Work instructions:
Sift through the material below and return the lines with "Right".

Records for processing:
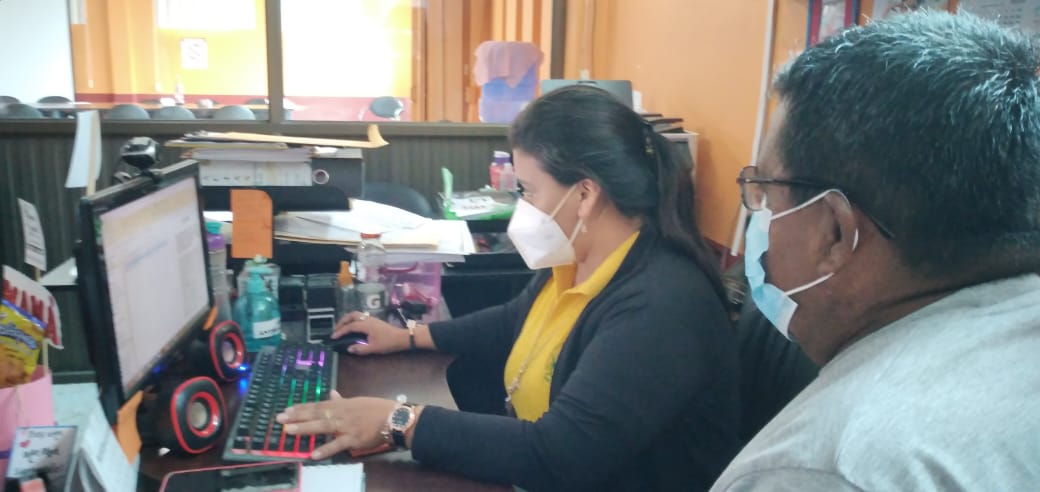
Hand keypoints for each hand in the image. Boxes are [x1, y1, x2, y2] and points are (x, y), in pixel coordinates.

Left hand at [276, 391, 394, 458]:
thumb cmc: (376, 409)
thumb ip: (342, 400)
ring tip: (290, 431)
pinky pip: (338, 444)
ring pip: (323, 426)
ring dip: (306, 428)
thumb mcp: (357, 401)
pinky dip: (326, 449)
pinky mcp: (354, 438)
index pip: (318, 405)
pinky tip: (313, 454)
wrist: (394, 418)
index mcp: (342, 404)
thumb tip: (331, 392)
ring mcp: (347, 426)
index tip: (287, 410)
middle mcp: (341, 413)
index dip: (302, 407)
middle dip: (297, 416)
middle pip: (316, 414)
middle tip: (280, 419)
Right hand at [333, 311, 407, 354]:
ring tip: (342, 327)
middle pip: (351, 315)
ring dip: (347, 319)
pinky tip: (352, 326)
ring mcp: (371, 318)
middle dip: (342, 321)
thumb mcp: (374, 348)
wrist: (402, 337)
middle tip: (336, 329)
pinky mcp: (374, 320)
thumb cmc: (388, 343)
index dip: (340, 331)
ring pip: (356, 314)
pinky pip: (360, 316)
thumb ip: (360, 349)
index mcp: (366, 325)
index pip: (349, 326)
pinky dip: (353, 319)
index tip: (333, 337)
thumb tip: (349, 348)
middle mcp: (367, 319)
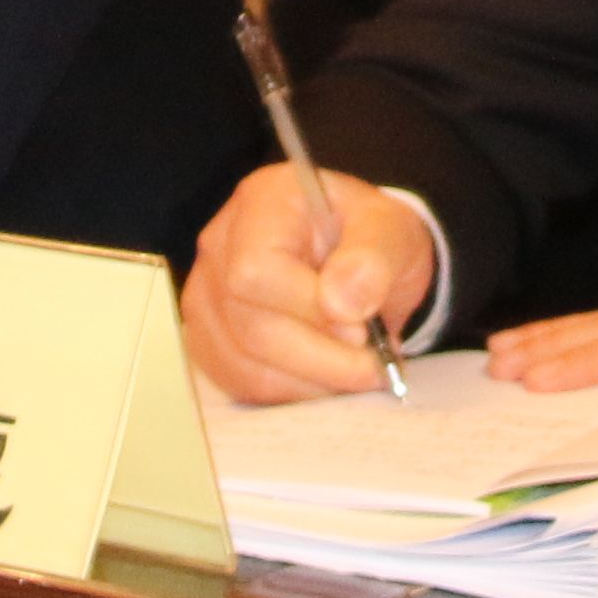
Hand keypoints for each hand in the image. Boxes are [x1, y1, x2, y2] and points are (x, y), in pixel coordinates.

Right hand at [178, 160, 438, 404]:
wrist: (358, 258)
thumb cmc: (370, 238)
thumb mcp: (392, 229)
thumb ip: (374, 257)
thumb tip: (342, 304)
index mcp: (262, 203)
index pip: (255, 271)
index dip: (307, 311)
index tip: (362, 329)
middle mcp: (220, 245)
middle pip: (249, 326)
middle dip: (322, 359)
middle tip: (375, 365)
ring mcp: (206, 295)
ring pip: (244, 366)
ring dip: (312, 383)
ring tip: (358, 370)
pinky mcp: (209, 339)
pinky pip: (242, 385)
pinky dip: (293, 394)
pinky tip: (328, 377)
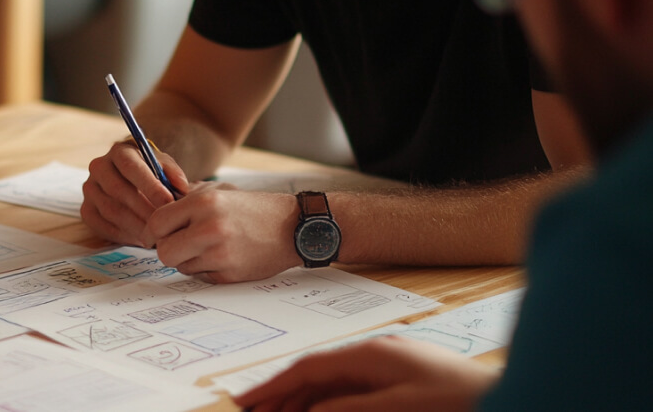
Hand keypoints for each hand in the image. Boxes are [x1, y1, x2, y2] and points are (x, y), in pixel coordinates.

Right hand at [81, 140, 189, 246]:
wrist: (132, 180)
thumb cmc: (151, 173)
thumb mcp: (164, 166)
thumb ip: (173, 174)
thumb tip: (181, 188)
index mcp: (119, 151)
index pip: (131, 167)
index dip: (150, 186)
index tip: (168, 204)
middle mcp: (99, 167)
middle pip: (118, 190)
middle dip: (144, 210)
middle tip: (163, 225)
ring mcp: (90, 189)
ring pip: (111, 210)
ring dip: (135, 225)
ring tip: (155, 236)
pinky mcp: (86, 209)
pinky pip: (101, 225)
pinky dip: (123, 235)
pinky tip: (140, 239)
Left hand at [141, 185, 299, 282]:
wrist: (293, 227)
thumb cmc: (253, 208)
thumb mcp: (220, 192)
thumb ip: (186, 199)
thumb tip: (154, 210)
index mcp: (203, 203)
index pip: (157, 223)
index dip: (151, 231)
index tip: (153, 235)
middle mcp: (209, 228)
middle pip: (163, 252)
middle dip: (167, 249)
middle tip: (177, 244)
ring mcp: (220, 254)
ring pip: (181, 267)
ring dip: (187, 260)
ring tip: (207, 247)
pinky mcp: (229, 275)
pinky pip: (200, 277)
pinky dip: (205, 269)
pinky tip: (222, 256)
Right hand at [235, 335, 498, 411]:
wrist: (513, 401)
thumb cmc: (462, 401)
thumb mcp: (394, 408)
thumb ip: (345, 407)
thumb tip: (309, 410)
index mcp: (372, 353)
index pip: (309, 368)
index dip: (274, 386)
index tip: (246, 401)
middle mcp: (379, 354)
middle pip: (318, 376)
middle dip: (284, 396)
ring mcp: (393, 367)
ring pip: (335, 385)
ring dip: (306, 403)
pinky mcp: (406, 383)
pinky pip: (355, 391)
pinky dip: (332, 404)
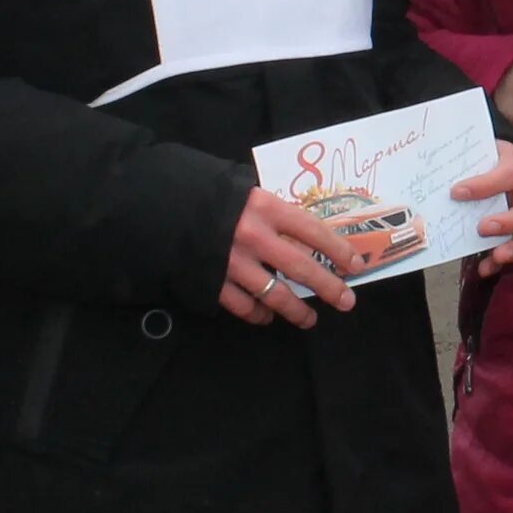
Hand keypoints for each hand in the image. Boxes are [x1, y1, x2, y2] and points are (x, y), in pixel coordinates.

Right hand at [218, 188, 361, 328]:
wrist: (158, 207)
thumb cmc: (207, 195)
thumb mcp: (245, 193)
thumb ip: (273, 212)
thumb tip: (305, 234)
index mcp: (265, 208)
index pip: (313, 230)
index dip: (338, 249)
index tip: (355, 264)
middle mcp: (253, 237)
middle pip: (301, 267)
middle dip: (328, 287)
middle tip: (347, 301)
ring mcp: (232, 263)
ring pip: (275, 294)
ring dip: (296, 310)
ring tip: (310, 319)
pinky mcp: (212, 283)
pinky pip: (243, 306)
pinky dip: (257, 315)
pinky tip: (266, 318)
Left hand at [460, 139, 512, 278]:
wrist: (472, 156)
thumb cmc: (467, 152)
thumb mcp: (462, 149)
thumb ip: (447, 161)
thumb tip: (409, 175)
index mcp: (510, 160)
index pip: (508, 173)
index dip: (485, 185)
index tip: (456, 193)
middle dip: (509, 221)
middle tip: (482, 229)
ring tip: (496, 257)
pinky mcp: (512, 229)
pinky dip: (498, 260)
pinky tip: (483, 268)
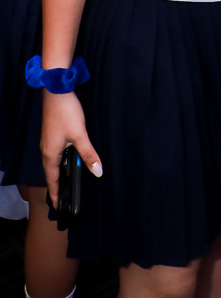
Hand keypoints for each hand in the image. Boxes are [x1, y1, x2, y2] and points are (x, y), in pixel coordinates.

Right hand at [41, 90, 102, 206]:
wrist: (56, 91)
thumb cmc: (66, 113)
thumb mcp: (80, 135)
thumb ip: (89, 154)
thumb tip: (98, 172)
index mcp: (51, 154)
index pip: (53, 179)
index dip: (56, 193)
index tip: (58, 206)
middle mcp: (46, 150)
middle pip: (50, 173)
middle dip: (56, 185)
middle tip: (62, 198)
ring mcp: (47, 141)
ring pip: (52, 163)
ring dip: (58, 173)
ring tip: (65, 182)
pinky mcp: (51, 134)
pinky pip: (53, 154)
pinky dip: (59, 162)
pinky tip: (68, 159)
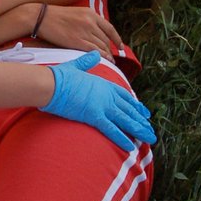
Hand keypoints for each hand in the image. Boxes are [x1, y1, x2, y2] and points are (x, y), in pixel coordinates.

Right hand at [36, 6, 121, 59]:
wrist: (40, 17)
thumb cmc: (54, 16)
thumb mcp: (75, 13)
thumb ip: (86, 20)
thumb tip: (94, 32)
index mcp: (91, 14)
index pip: (110, 28)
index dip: (117, 39)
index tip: (121, 46)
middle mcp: (90, 22)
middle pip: (106, 39)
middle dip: (111, 50)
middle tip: (113, 58)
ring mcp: (84, 32)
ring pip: (102, 46)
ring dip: (107, 55)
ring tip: (110, 62)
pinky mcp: (77, 41)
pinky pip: (94, 51)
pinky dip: (102, 57)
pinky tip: (104, 62)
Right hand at [41, 51, 155, 150]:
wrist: (50, 84)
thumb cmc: (59, 76)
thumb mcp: (76, 66)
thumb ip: (87, 62)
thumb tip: (95, 54)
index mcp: (103, 84)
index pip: (125, 96)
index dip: (136, 105)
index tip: (144, 112)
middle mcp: (106, 95)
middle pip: (128, 109)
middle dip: (141, 120)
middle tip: (150, 129)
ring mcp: (102, 105)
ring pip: (125, 120)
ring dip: (138, 130)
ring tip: (149, 139)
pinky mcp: (94, 116)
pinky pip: (111, 130)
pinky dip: (122, 138)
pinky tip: (131, 147)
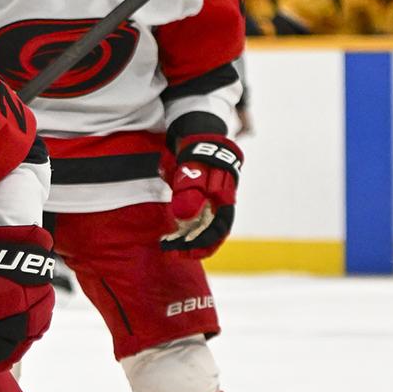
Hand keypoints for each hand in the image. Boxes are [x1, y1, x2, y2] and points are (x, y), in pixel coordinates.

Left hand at [0, 225, 54, 370]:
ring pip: (27, 333)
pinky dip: (19, 319)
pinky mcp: (48, 296)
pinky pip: (33, 318)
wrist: (7, 238)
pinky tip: (6, 309)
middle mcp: (35, 317)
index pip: (4, 356)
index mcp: (17, 321)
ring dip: (10, 333)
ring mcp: (45, 306)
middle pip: (18, 347)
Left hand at [160, 134, 241, 258]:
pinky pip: (192, 221)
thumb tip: (184, 217)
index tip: (188, 252)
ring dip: (186, 239)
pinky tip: (169, 235)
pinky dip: (182, 229)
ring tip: (168, 245)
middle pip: (210, 232)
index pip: (219, 229)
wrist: (197, 140)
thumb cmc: (196, 155)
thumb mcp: (192, 172)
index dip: (206, 243)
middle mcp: (219, 205)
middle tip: (173, 252)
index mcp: (224, 199)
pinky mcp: (199, 203)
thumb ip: (189, 192)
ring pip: (200, 228)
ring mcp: (209, 204)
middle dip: (194, 245)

Completed exercise:
Right hand at [333, 311, 407, 354]:
Right hand at [178, 160, 438, 404]:
Right hand at [81, 140, 189, 246]:
Right hand at [235, 335, 498, 411]:
Right hand at [218, 188, 361, 328]:
Right hand at [41, 90, 102, 206]:
Right hand at [36, 6, 121, 59]:
Right hand at [41, 51, 155, 150]:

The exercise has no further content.